Shingles is a painful skin disease caused by a reactivation of the chickenpox virus. Once you are infected with this kind of virus, it remains in your body for life and stays inactive until a period when your immunity is down. Although shingles can occur anywhere on your body, it most often appears as a single stripe of blisters that wraps around either the left or the right side of your torso. The early signs of shingles usually develop in three stages: severe pain or tingling, possibly itchy rash, and blisters that look like chickenpox.
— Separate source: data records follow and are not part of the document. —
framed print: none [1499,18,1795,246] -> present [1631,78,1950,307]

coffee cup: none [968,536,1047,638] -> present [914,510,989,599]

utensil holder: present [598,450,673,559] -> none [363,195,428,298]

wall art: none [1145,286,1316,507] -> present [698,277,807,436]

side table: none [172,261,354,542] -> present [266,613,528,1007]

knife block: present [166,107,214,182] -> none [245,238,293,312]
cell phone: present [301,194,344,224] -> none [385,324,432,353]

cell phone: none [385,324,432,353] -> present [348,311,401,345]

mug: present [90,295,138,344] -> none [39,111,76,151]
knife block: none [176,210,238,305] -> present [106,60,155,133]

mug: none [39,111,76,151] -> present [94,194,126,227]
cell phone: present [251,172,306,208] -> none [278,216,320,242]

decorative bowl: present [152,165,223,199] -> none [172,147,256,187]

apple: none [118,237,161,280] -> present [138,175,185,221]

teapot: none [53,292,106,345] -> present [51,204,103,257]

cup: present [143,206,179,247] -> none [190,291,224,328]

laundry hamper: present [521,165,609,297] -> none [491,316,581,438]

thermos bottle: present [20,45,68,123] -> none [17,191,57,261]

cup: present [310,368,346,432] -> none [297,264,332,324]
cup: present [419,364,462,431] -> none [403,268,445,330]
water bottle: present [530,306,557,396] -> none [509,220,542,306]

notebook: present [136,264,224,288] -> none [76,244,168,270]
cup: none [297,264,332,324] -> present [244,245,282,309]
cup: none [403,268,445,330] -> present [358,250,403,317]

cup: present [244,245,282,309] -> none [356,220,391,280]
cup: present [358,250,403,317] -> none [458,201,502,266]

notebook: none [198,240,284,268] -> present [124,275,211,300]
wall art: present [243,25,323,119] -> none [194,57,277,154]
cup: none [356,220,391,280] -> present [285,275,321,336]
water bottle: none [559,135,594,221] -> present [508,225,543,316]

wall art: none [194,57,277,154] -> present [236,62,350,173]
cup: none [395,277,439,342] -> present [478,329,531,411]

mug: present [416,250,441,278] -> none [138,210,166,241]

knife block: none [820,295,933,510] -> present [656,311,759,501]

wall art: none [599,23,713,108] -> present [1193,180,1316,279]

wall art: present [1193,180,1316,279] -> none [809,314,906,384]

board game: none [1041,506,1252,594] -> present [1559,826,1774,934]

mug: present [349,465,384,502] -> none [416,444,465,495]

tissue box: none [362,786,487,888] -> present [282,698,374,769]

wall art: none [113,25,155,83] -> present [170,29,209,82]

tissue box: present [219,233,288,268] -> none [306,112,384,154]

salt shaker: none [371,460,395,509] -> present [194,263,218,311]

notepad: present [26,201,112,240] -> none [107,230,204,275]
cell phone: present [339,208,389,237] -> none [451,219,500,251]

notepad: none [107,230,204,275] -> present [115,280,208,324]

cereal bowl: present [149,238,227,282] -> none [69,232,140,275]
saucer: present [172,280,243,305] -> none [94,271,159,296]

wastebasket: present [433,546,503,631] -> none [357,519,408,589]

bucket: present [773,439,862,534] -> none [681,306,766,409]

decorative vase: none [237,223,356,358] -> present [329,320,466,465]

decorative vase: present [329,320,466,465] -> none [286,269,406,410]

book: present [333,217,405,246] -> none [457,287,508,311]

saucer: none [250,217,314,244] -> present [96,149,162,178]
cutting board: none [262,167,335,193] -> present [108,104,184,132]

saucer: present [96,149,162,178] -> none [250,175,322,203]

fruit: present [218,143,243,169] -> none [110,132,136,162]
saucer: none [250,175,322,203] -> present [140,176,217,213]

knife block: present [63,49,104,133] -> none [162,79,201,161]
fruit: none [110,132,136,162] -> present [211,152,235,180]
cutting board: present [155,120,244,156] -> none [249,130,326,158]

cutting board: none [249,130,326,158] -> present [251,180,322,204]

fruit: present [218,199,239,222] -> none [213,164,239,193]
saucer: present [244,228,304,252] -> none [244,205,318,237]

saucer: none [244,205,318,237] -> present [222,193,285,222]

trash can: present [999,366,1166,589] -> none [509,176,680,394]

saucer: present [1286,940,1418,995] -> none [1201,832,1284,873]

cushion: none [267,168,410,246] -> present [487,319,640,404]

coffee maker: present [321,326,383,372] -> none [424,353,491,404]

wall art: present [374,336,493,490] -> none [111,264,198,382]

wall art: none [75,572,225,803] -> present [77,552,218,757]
About 1 in 5 people have shingles at some time in their life. It can occur at any age, but it is most common in people over the age of 50. It is uncommon to have shingles more than once, but about 1 person in 50 has shingles two or more times in their life. In most cases, an episode of shingles occurs for no apparent reason. Sometimes a period of stress or illness seems to trigger it. A minor ageing of the immune system may account for it being more common in older people. (The immune system keeps the virus inactive and prevents it from multiplying. A slight weakening of the immune system in older people may account for the virus reactivating and multiplying to cause shingles.)
Unlike chickenpox, with shingles, the virus is NOT transmitted by someone breathing or coughing on you. You have to come in contact with the blister fluid itself. Once the blisters scab over, the contagious period is ended. There is no cure for shingles. Early treatment with medicines that fight the virus may help. These medicines may also help prevent lingering pain.